### [练习任务]
[a] 审阅文段提到的两卷本大型画集叫什么名字?
[b] 判断以下说法是否与审阅文段相符,每项答“是”或“否”,并照录原文中起决定作用的词句:(i)文中把林风眠列为背离文人画传统而另求生路的例子;(ii)作者认为20世纪中国水墨画的高层创作可以不理睬文人画;(iii)文集《面向新世纪》约20万字。

### [审阅文段]
----------------

作者:刘骁纯
着眼于周韶华先生还可以做些什么,我对他的水墨艺术提出过意见和期待,如果着眼于周韶华先生做了些什么,那么无疑,对于他在中国传统艺术的现代转化过程中所作出的贡献则是不能低估的。在两卷本大型画集《周韶华“世纪风”画集》和40余万言的文集《面向新世纪》出版之际,⑴我想着重谈周先生水墨画探索的意义。
一 大传统和“隔代遗传”
对于20世纪的中国水墨画来说,文人画是绕不过去的问题。凡属高层的创作,要么延续、要么反叛、要么延续兼反叛,但却不能不理睬它。正是基于对文人画的两种不同态度,便形成了继承文人画传统而借古开今(如黄宾虹)和背离 文人画传统而另求生路(如林风眠)的两大基本路向。

----------------

### [数据摘录]
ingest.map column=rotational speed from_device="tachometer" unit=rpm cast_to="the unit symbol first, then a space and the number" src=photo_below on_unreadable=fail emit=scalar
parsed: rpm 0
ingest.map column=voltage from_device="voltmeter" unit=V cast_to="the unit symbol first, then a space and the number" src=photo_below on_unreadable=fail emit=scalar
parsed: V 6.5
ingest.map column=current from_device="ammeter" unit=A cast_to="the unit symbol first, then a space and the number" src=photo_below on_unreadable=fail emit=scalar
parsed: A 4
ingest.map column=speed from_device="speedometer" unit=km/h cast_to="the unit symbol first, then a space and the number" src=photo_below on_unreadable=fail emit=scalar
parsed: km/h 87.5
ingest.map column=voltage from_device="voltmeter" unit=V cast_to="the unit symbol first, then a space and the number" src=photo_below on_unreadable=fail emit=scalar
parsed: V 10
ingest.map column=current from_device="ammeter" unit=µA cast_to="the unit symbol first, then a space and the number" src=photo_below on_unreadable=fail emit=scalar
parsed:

----------------

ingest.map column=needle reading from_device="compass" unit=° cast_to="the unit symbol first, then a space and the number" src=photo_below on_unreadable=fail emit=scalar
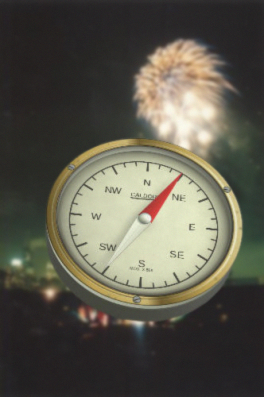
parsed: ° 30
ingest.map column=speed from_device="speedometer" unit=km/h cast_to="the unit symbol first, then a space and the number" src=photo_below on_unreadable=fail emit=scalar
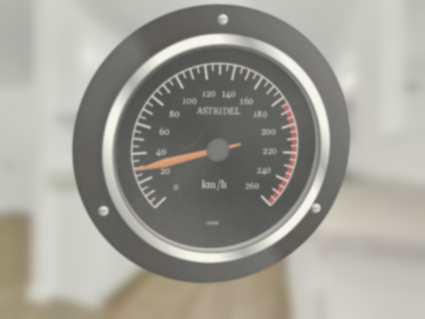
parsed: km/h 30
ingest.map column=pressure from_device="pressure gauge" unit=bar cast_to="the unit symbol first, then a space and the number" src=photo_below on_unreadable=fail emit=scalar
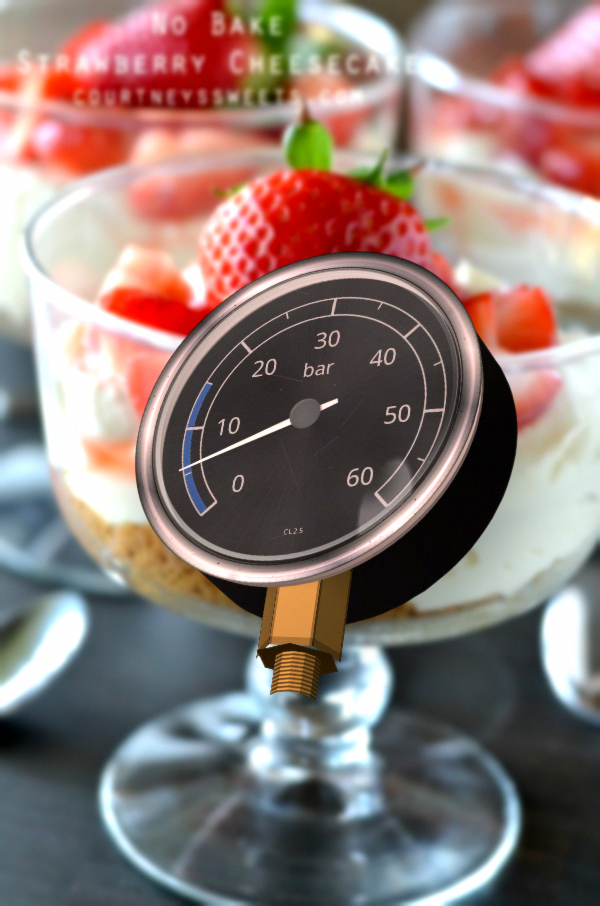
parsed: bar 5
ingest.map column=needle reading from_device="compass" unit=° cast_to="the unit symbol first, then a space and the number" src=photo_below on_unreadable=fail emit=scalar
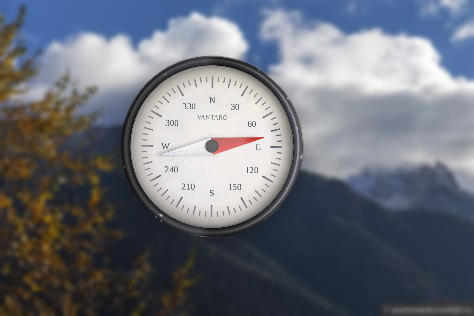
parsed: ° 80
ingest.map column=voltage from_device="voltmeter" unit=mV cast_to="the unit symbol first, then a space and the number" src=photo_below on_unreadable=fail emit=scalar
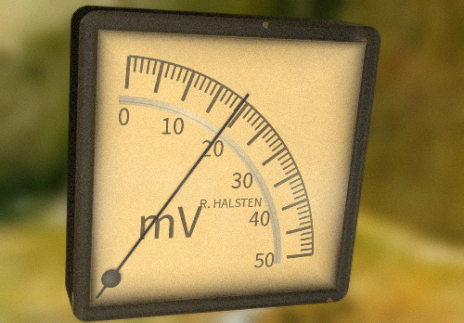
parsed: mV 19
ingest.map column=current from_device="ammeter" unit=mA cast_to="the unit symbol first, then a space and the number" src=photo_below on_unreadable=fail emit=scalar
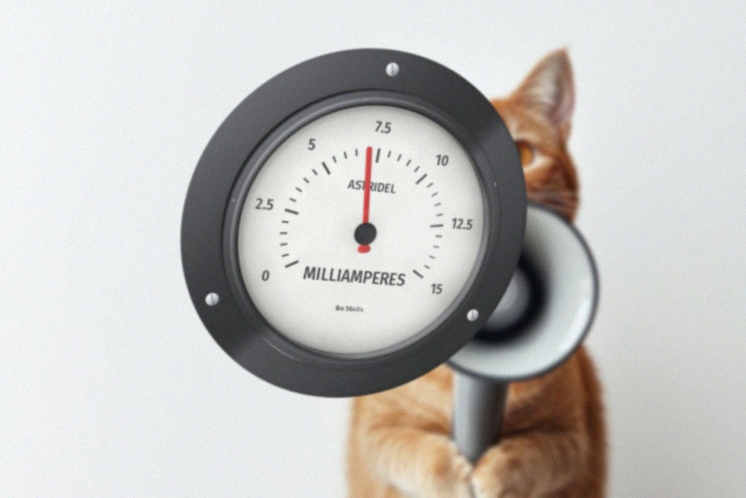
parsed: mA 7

----------------

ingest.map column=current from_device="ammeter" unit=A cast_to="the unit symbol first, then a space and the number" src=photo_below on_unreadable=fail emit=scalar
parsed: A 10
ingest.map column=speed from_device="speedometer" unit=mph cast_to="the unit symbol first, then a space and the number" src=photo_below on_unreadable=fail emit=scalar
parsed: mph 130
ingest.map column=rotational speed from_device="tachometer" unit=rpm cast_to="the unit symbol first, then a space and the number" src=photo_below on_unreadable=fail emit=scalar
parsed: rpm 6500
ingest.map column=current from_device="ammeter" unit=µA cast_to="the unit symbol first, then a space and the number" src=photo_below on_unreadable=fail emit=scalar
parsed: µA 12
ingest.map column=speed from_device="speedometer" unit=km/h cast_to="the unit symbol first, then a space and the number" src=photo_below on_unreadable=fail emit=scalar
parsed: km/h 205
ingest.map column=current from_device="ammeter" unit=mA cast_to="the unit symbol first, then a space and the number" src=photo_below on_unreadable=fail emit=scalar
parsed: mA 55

----------------

### [参考答案]
[a] 《周韶华“世纪风”画集》

[b]
(i)是。“另求生路(如林风眠)”
(ii)否。“但却不能不理睬它”
(iii)否。“40余万言的文集《面向新世纪》”